The maximum penalty for individuals convicted of insider trading is 20 years in prison and a $5 million fine.

Is all insider trading illegal?

Is all insider trading illegal?

C-suite executives and board members will always know non-public information about a company. These individuals aren’t prohibited from trading the company’s securities. But if they use that non-public information to profit, they’re committing illegal insider trading.

When insiders buy and sell stock, they must register their trades with the U.S. Securities and Exchange Commission (SEC). Additionally, many corporations impose blackout periods during which officers, directors, and key employees are prohibited from buying or selling shares. Usually, this comes ahead of earnings announcements.

The SEC monitors market activity for signs of illegal insider trading. For example, an unusually high trading volume of a company’s shares when no major news has been announced could trigger an SEC investigation. The SEC also monitors trading activity ahead of earnings season, acquisitions, and other major events.

But there are many gray areas about what constitutes illegal insider trading. For instance, if you receive a tip that involves material information that hasn’t been made public, you could be committing illegal insider trading if you trade based on that information. But you’d have to know the information was non-public.

Suppose you’re a shareholder in a company. You happen to overhear two of its executives in a panicked conversation because the company missed its sales target. So you decide to sell your shares. If you knew this information hadn’t yet been disclosed to investors, you’d be committing insider trading. But if you were unaware that this information hadn’t been made public, you wouldn’t be violating the law by selling your shares.

An example of insider trading

An example of insider trading

In 2003, the SEC brought securities fraud charges against Martha Stewart and her former stockbroker, Peter Bacanovic. The SEC alleged that Stewart committed insider trading when she sold 4,000 shares of biopharmaceutical company ImClone Systems Inc. one day before the U.S. Food and Drug Administration refused to review the company’s application for its cancer drug Erbitux. When news of the rejected application became public, the company’s shares fell by 16%.

Stewart dumped her shares shortly after ImClone CEO Samuel Waksal and his daughter sold all of their company shares and after Waksal learned of the FDA decision.

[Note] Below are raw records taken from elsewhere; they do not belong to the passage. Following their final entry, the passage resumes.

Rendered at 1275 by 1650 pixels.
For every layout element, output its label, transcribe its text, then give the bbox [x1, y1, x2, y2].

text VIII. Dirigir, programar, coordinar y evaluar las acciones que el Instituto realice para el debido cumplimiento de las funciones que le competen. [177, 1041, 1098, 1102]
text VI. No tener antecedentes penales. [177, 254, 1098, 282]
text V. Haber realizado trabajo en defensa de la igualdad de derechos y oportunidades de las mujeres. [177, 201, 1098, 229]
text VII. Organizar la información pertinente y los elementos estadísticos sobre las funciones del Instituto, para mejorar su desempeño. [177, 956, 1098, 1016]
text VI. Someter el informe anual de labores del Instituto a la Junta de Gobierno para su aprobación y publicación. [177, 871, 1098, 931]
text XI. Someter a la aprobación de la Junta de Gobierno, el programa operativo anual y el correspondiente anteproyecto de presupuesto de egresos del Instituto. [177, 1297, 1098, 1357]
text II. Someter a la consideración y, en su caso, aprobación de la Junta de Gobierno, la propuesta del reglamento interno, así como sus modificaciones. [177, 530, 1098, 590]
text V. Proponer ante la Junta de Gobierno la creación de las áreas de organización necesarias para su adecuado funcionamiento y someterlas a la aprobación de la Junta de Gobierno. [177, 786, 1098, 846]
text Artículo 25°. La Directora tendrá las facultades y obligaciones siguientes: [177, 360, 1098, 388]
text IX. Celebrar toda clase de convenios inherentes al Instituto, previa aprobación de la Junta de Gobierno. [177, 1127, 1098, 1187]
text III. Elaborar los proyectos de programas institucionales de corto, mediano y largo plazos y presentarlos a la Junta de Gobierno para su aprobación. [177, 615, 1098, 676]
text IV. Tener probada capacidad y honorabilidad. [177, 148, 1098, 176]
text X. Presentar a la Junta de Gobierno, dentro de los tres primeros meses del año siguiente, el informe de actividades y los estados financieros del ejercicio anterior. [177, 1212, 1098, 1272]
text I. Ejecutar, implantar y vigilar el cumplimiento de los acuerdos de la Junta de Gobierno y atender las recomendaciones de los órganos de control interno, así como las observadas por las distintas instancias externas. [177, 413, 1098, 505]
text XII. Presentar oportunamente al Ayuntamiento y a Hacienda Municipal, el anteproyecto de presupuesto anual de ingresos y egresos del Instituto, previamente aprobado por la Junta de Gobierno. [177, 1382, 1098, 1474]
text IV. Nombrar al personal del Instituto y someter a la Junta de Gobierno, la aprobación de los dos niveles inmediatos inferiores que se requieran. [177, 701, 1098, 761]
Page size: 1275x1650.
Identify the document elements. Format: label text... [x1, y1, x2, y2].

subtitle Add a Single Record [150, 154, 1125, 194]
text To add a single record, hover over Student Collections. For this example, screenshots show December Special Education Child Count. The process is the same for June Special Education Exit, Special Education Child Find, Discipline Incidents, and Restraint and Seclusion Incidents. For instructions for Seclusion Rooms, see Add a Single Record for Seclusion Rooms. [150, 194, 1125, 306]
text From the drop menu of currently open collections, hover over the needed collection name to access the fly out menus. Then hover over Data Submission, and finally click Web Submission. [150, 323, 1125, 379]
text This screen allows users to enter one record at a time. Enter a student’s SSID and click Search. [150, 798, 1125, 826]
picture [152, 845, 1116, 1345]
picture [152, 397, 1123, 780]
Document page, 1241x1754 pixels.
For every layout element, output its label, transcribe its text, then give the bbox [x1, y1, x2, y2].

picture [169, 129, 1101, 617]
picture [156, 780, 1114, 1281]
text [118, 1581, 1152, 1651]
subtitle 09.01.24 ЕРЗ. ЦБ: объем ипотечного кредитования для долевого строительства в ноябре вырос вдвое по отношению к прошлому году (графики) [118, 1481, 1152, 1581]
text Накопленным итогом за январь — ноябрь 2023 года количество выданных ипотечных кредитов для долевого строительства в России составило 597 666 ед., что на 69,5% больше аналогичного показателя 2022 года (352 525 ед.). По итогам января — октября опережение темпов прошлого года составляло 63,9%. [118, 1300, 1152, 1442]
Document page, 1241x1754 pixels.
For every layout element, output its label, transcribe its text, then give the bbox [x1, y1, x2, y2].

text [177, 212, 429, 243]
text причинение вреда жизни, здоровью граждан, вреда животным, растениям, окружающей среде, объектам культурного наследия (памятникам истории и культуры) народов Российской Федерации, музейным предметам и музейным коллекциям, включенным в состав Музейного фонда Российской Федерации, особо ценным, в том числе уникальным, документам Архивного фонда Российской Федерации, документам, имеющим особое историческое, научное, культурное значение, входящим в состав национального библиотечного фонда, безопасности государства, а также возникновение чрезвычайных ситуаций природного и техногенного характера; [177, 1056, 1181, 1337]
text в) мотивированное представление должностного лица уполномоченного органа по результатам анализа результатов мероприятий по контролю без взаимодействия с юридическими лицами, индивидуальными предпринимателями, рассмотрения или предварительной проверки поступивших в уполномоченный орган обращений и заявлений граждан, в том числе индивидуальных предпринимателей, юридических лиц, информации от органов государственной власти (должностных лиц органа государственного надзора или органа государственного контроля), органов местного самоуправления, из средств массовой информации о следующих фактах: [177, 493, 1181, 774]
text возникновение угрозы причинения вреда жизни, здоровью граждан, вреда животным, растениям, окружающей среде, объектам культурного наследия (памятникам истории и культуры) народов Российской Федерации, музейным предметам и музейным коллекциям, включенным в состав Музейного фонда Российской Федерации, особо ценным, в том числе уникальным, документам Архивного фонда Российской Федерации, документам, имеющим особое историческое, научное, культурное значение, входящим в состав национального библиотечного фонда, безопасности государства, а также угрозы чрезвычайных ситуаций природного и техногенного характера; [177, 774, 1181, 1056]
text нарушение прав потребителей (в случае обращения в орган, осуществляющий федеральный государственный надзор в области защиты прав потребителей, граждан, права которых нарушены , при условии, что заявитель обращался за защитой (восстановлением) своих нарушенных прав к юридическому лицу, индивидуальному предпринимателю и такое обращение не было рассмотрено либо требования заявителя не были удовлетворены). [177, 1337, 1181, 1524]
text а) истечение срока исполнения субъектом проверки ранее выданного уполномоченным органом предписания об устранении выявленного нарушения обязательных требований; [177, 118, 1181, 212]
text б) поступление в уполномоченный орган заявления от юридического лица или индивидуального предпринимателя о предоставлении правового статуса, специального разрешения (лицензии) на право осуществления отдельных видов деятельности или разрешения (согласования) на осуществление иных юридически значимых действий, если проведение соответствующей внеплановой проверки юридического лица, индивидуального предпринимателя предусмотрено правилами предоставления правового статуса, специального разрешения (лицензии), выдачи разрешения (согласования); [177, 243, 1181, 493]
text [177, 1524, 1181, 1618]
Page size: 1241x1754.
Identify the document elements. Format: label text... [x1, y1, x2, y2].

The SEC alleged that Bacanovic, who worked at Merrill Lynch and was a broker for both Stewart and Waksal, tipped off Stewart that Waksal had sold his ImClone shares.

Both Stewart and Bacanovic told investigators that Stewart had a stop-loss order to sell if shares dipped below $60. Based on the 16% drop in the company’s share price that occurred when the FDA news became public on Dec. 31, the SEC estimated that Stewart, a billionaire at the time, avoided losses of $45,673.

Stewart, who maintained her innocence, was found guilty of four counts of obstruction of justice and lying to investigators. She was sentenced to five months in federal prison, five months of house arrest, a total of two years of probation, and fined $30,000.